Top of DATA

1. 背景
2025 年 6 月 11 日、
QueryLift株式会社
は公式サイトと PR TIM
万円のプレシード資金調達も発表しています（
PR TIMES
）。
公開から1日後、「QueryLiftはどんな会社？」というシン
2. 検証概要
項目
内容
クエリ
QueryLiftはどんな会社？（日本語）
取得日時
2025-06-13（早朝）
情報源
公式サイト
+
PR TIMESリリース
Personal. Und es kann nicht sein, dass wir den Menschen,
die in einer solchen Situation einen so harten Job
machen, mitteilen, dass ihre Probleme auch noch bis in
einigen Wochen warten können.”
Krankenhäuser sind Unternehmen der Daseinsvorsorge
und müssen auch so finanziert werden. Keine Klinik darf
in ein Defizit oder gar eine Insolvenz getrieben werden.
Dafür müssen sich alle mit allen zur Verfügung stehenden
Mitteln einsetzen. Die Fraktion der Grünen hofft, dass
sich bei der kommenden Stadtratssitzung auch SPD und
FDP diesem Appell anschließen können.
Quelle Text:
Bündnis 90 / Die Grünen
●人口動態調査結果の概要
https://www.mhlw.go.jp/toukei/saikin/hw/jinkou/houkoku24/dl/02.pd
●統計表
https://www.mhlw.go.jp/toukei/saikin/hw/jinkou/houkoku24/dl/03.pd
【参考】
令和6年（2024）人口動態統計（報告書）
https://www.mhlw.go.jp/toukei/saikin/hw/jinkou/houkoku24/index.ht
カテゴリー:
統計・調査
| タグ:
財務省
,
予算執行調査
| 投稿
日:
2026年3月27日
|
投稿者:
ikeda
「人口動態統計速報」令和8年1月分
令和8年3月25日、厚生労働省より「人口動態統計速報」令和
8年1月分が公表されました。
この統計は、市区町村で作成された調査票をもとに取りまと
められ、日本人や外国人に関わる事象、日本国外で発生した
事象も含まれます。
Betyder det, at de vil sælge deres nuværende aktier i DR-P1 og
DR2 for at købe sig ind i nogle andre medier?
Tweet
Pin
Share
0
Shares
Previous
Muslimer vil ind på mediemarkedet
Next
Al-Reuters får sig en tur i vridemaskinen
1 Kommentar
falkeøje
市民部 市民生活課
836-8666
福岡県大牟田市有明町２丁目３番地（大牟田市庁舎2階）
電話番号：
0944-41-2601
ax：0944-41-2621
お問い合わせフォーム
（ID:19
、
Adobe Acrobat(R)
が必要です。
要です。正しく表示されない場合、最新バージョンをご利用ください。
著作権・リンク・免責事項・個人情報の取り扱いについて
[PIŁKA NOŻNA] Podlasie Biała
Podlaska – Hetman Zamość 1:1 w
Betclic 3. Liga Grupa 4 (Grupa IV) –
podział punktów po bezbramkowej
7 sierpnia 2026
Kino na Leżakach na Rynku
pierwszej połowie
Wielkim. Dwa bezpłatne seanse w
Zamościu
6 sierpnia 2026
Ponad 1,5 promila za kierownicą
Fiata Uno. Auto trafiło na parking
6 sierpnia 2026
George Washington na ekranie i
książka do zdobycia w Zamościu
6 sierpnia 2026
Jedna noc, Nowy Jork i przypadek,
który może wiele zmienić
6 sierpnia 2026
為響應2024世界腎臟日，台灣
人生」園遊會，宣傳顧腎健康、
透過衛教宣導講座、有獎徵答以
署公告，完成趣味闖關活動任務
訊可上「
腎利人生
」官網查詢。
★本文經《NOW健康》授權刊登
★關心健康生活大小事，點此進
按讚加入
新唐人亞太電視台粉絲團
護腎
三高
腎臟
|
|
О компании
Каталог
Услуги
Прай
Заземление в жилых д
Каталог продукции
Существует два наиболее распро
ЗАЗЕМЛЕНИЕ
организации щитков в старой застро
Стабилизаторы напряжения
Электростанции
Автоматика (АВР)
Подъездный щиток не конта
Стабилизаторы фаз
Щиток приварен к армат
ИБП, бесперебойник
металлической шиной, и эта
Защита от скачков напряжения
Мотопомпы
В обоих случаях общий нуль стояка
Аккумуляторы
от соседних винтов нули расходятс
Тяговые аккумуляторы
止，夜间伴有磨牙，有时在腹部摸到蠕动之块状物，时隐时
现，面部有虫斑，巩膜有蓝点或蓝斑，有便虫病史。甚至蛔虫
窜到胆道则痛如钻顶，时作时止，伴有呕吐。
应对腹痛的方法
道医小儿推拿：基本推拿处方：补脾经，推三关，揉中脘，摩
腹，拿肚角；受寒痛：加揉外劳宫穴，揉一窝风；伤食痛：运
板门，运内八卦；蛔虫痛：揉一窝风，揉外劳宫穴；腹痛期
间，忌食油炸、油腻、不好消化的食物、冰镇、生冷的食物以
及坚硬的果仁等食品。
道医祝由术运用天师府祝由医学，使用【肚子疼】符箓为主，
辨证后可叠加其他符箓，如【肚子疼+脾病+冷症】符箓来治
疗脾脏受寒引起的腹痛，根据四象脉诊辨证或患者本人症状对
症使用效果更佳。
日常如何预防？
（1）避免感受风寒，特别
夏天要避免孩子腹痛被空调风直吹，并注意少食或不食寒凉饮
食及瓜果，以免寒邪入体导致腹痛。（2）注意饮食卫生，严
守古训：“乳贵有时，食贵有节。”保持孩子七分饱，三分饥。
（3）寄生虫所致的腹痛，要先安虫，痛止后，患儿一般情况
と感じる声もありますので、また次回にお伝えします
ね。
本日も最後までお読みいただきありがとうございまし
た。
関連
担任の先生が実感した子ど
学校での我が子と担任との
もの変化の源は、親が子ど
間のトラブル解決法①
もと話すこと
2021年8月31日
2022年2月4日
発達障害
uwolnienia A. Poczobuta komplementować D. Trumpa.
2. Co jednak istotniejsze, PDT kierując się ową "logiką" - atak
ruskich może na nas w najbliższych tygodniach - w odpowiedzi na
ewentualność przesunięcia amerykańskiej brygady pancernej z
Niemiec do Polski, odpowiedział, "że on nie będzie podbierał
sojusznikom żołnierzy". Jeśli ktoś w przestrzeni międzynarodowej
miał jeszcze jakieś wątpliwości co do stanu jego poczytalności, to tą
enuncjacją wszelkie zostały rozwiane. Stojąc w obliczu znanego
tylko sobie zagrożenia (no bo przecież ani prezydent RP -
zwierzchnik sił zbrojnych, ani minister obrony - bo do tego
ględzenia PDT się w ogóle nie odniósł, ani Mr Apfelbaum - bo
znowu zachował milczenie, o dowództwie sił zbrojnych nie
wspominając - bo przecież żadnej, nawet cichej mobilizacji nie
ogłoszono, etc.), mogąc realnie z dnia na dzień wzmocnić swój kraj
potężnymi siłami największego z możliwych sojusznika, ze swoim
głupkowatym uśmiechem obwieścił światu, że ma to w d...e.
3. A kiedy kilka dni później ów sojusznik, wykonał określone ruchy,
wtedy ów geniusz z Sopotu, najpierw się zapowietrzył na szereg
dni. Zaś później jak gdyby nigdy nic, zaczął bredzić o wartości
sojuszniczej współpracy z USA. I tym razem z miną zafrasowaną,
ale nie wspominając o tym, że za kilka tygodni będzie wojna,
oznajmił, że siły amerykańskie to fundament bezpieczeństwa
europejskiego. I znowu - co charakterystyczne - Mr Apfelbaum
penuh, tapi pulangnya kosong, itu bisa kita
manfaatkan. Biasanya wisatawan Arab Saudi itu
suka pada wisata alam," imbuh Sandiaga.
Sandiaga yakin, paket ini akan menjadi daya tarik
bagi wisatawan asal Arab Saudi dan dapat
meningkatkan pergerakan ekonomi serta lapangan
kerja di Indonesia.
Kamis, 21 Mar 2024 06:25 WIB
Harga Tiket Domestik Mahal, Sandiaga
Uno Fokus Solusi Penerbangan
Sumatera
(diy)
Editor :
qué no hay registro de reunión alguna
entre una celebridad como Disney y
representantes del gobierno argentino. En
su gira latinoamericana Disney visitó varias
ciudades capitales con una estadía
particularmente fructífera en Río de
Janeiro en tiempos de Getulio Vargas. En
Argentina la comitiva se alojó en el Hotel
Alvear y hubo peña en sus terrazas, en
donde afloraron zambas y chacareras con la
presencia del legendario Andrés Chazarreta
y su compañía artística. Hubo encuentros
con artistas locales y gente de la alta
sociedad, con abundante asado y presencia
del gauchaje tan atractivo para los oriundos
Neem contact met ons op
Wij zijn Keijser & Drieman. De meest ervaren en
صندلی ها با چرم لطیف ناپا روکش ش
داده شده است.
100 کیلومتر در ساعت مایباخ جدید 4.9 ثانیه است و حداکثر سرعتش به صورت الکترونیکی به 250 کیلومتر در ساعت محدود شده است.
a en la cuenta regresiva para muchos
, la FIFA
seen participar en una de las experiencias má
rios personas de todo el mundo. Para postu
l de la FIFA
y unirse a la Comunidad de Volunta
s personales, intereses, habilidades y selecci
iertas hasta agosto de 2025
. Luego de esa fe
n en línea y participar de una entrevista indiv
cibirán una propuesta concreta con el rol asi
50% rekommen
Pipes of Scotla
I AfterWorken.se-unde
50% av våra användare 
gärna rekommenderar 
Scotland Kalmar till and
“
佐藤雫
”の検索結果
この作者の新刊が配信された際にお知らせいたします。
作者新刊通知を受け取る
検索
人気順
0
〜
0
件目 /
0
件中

Bottom of DATA

YOUR GOAL: Report each line of the entries where the word "zbrojnych" occurs.

WRITTEN SOLUTION:
zwierzchnik sił zbrojnych, ani minister obrony - bo do tego
znowu zachował milczenie, o dowództwie sił zbrojnych nie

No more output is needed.